# COLLECTED MATERIAL
• • • • • • •
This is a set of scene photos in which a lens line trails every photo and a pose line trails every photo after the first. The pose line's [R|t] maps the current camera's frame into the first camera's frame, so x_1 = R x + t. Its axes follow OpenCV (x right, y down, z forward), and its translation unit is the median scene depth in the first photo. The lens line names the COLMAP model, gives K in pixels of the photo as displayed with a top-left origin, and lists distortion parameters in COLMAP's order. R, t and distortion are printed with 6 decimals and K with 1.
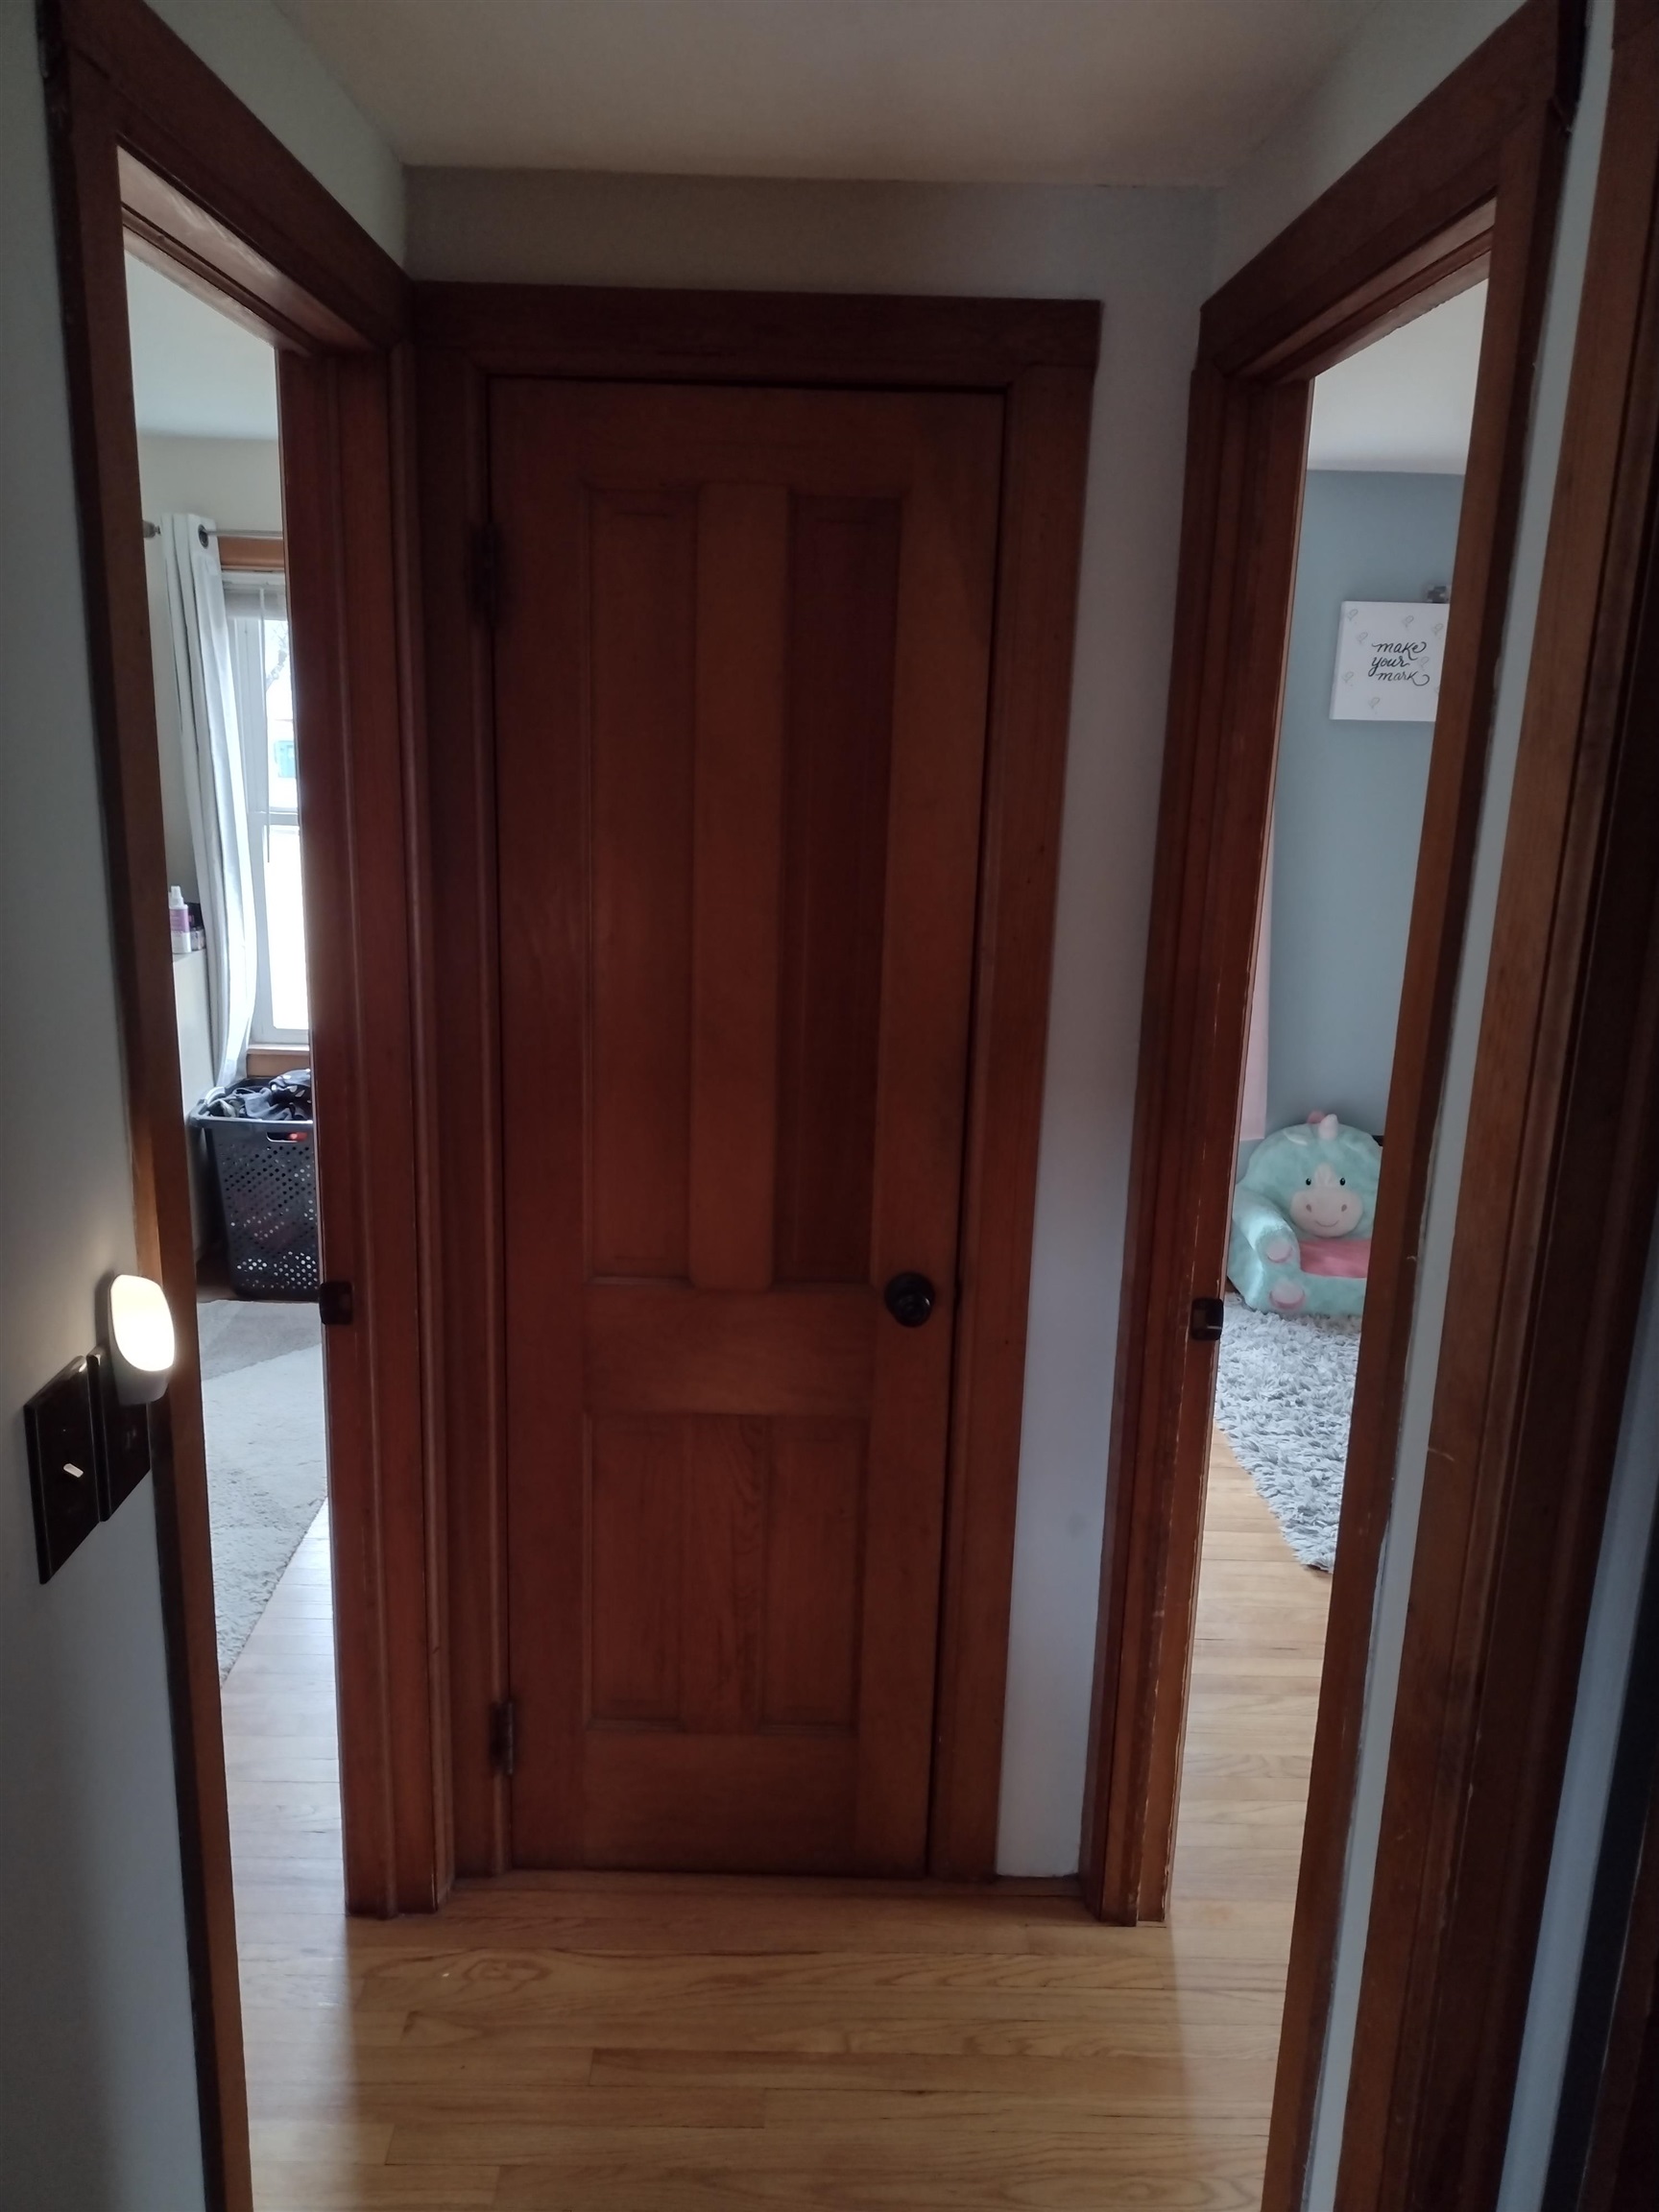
lens RADIAL K [[1662.1, 0, 829.5], [0, 1662.1, 1106.0], [0, 0, 1]] dist [0.086071, -0.155720]
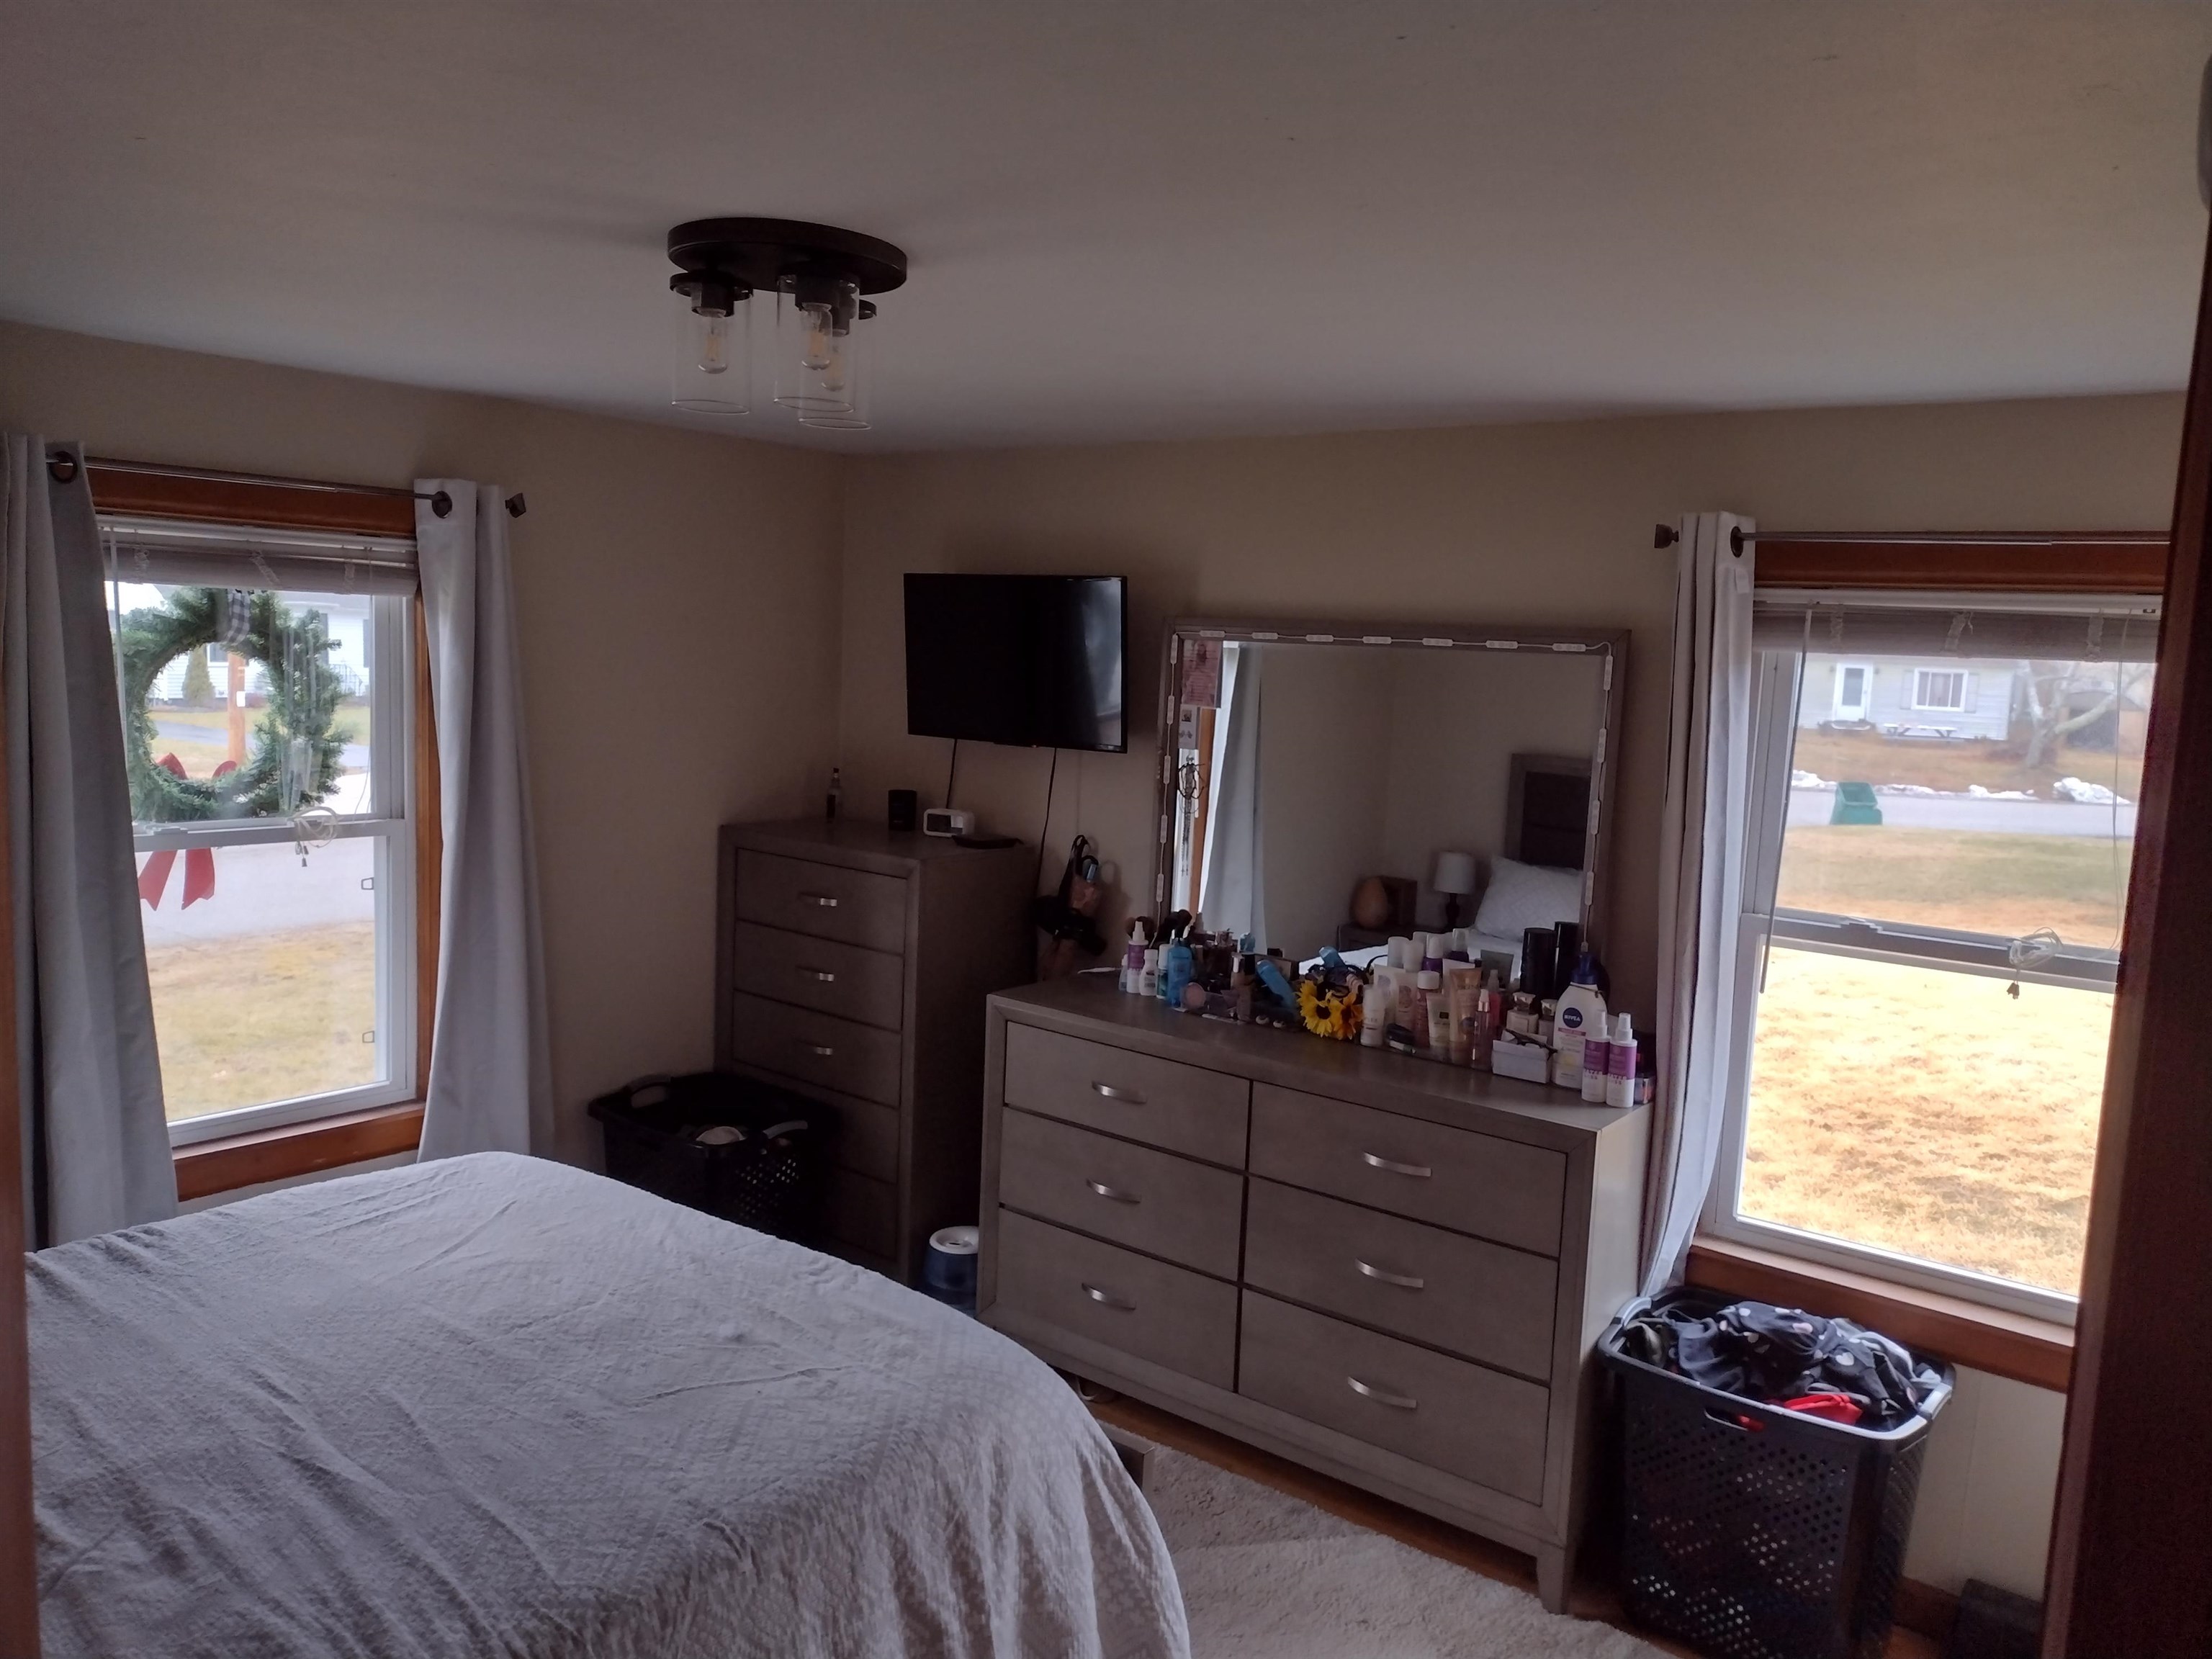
lens RADIAL K [[1694.1, 0, 1106.0], [0, 1694.1, 829.5], [0, 0, 1]] dist [0.040373, -0.045924]
pose [[0.777218, 0.080098, -0.624113, -0.114222], [-0.173929, 0.980568, -0.090751, -0.102162], [0.604716, 0.179085, 0.776046, 0.286746]]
• • • • • • •
Reproduce the data word for word without its images.

# SOLUTION FOR THIS PROBLEM
This is a set of scene photos in which a lens line trails every photo and a pose line trails every photo after the first. The pose line's [R|t] maps the current camera's frame into the first camera's frame, so x_1 = R x + t. Its axes follow OpenCV (x right, y down, z forward), and its translation unit is the median scene depth in the first photo. The lens line names the COLMAP model, gives K in pixels of the photo as displayed with a top-left origin, and lists distortion parameters in COLMAP's order. R, t and distortion are printed with 6 decimals and K with 1.
lens RADIAL K [[1662.1, 0, 829.5], [0, 1662.1, 1106.0], [0, 0, 1]] dist [0.086071, -0.155720]
lens RADIAL K [[1694.1, 0, 1106.0], [0, 1694.1, 829.5], [0, 0, 1]] dist [0.040373, -0.045924]
pose [[0.777218, 0.080098, -0.624113, -0.114222], [-0.173929, 0.980568, -0.090751, -0.102162], [0.604716, 0.179085, 0.776046, 0.286746]]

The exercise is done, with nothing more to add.